John Saunders

Personal information
- Full name: John Saunders
- Place of birth: Newport, Wales
- Position: Centre back

Youth career
- Birmingham City

Senior career*
- Years: Team / Apps / (Gls)
- 1970–1971: Newport County / 30
- 1971–1972: Leeds United / 0 / (0)
- 1972–1976: Walsall / 99 / (2)

= John Saunders (footballer, born Newport) =

Welsh footballer

John Saunders (born 1950) is a former professional footballer, who played for Newport County, Leeds United, and Walsall.

==Career==

Saunders was a Welsh schoolboy international and in 1966 Birmingham City beat four other clubs to sign him, a promise to let him train as a carpenter sealing the deal. He played in the both legs of the 1966–67 FA Youth Cup final defeat to Sunderland. He did not however break through into the first team and in 1970 joined his hometown club Newport County.

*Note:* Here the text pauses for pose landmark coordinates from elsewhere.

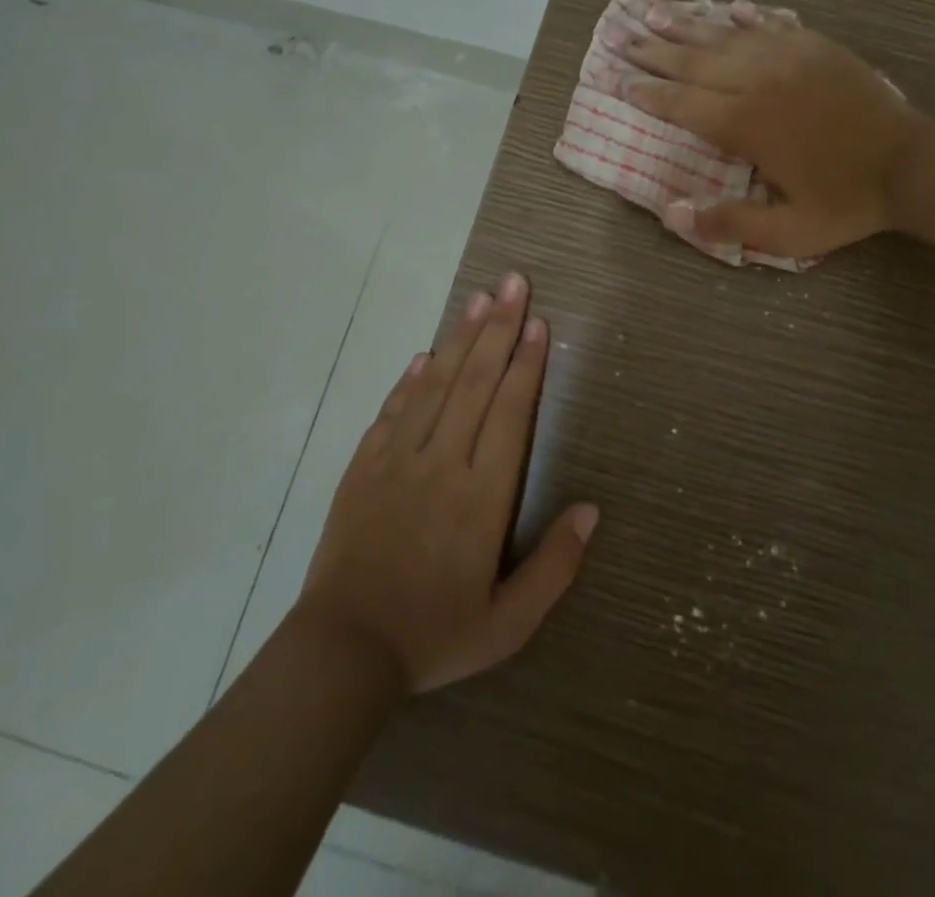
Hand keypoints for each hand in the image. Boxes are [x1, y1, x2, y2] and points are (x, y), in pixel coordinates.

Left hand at [295, 272, 597, 693]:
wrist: (343, 652)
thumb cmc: (434, 635)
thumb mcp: (509, 622)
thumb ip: (555, 566)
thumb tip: (591, 509)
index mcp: (482, 496)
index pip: (510, 412)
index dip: (526, 363)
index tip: (538, 322)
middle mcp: (443, 463)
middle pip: (476, 382)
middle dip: (498, 328)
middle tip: (513, 283)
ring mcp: (398, 460)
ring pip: (437, 385)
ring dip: (460, 339)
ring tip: (479, 299)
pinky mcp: (364, 467)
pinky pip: (394, 411)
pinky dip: (412, 379)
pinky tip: (427, 355)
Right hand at [608, 0, 922, 258]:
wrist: (912, 164)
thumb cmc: (847, 201)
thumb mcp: (789, 233)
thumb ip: (730, 223)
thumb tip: (671, 214)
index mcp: (747, 125)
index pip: (684, 104)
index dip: (649, 94)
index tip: (620, 82)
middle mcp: (759, 82)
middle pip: (696, 62)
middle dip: (655, 52)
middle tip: (622, 38)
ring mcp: (789, 57)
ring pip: (727, 36)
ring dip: (689, 26)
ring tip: (656, 12)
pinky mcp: (817, 47)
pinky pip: (773, 24)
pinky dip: (747, 17)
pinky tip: (731, 8)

After a season with County, during which he made 30 appearances, he was picked up by Leeds United, who watched him in six of those games, as an understudy to Jack Charlton, at a fee reported as being as £7,000 (plus add-ons for appearances) and £12,000.

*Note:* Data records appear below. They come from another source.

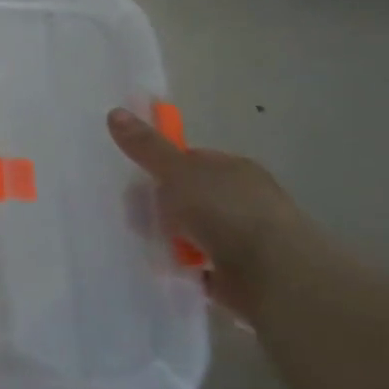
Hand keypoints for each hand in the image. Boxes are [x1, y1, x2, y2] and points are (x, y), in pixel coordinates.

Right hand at [108, 107, 303, 317]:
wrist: (275, 276)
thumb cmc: (226, 212)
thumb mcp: (176, 172)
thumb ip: (147, 147)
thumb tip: (114, 112)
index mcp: (234, 169)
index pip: (192, 160)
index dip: (164, 168)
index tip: (140, 181)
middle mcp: (245, 200)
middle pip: (192, 197)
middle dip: (164, 207)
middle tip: (138, 216)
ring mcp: (248, 239)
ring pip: (196, 232)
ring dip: (174, 240)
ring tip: (150, 246)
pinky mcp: (245, 276)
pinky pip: (205, 267)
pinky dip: (188, 269)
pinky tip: (169, 270)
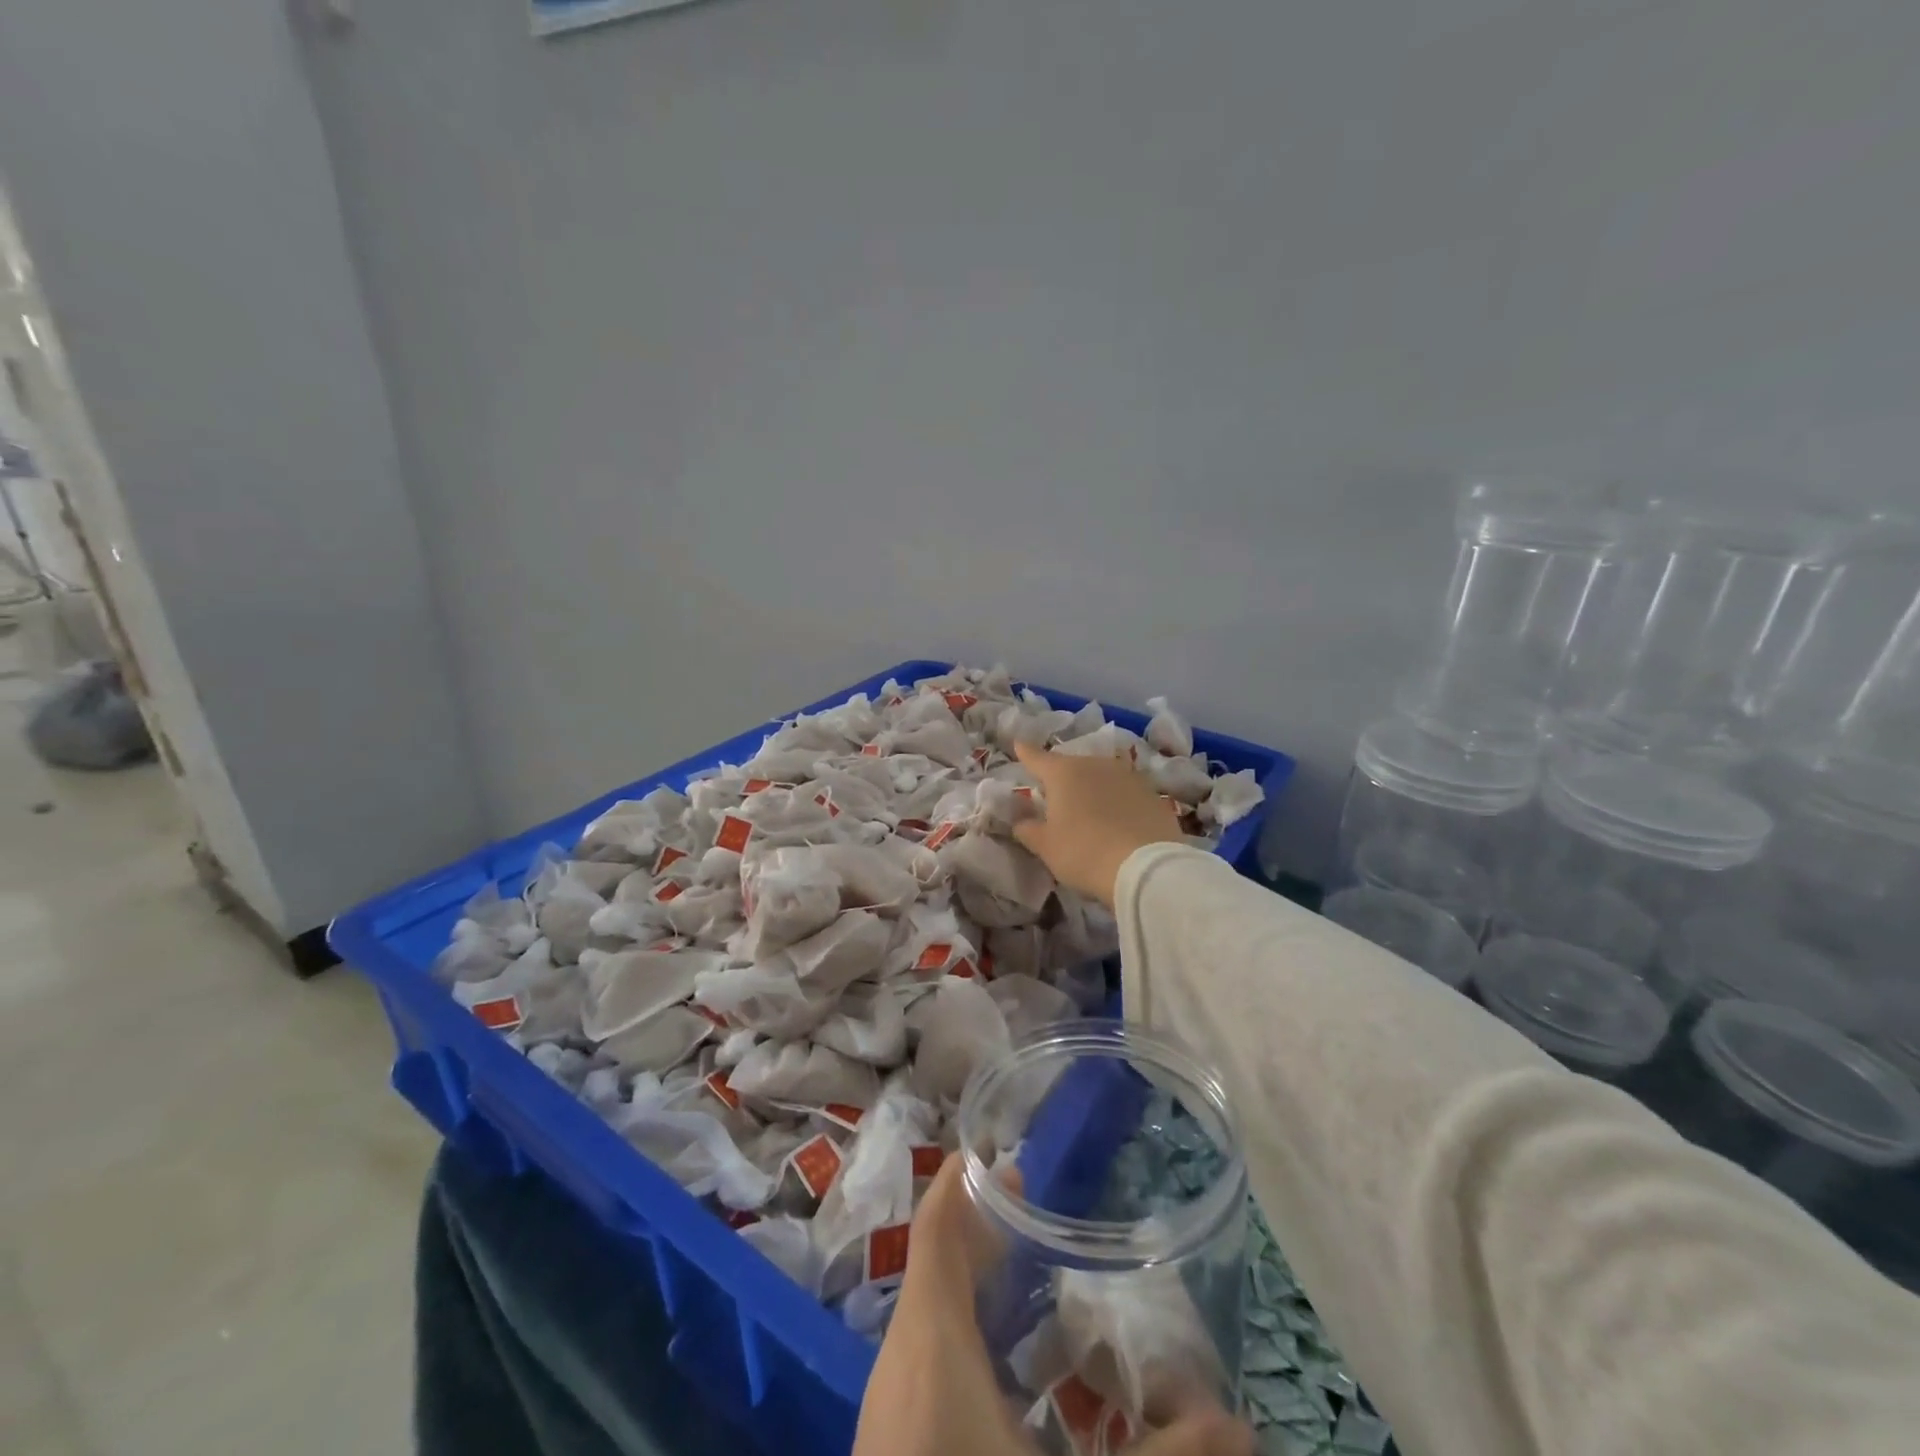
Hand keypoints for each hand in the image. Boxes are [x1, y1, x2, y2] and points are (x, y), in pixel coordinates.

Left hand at [854, 1159, 1251, 1455]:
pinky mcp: (892, 1439)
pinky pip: (923, 1356)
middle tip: (1034, 1214)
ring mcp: (888, 1405)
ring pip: (928, 1312)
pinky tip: (1007, 1371)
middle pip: (934, 1265)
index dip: (962, 1185)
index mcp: (931, 1345)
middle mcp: (899, 1360)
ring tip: (1025, 1279)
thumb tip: (1241, 1428)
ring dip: (972, 1285)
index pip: (934, 1232)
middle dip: (981, 1232)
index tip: (999, 1157)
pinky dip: (962, 1335)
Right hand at [1010, 742, 1187, 906]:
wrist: (1146, 867)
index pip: (1038, 758)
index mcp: (1063, 773)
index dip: (1026, 753)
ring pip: (1101, 776)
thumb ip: (1028, 829)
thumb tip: (1020, 820)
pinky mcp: (1152, 793)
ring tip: (1088, 808)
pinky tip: (1117, 820)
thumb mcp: (1045, 846)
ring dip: (1091, 787)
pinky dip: (1116, 801)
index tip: (1018, 744)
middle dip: (1062, 777)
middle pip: (1072, 766)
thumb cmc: (1084, 852)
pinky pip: (1124, 792)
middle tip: (1055, 796)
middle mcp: (1095, 764)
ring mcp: (1127, 776)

However Saunders was injured in a reserve match soon after joining United, and Leeds signed Roy Ellam as cover for Charlton instead, leaving Saunders surplus to requirements. In October 1972 therefore Football League Third Division leaders Walsall signed Saunders for "a small fee".

Saunders was a Walsall regular until the 1975–76 season, losing his place towards the end to Roger Fry, and he left professional football at the end of the season.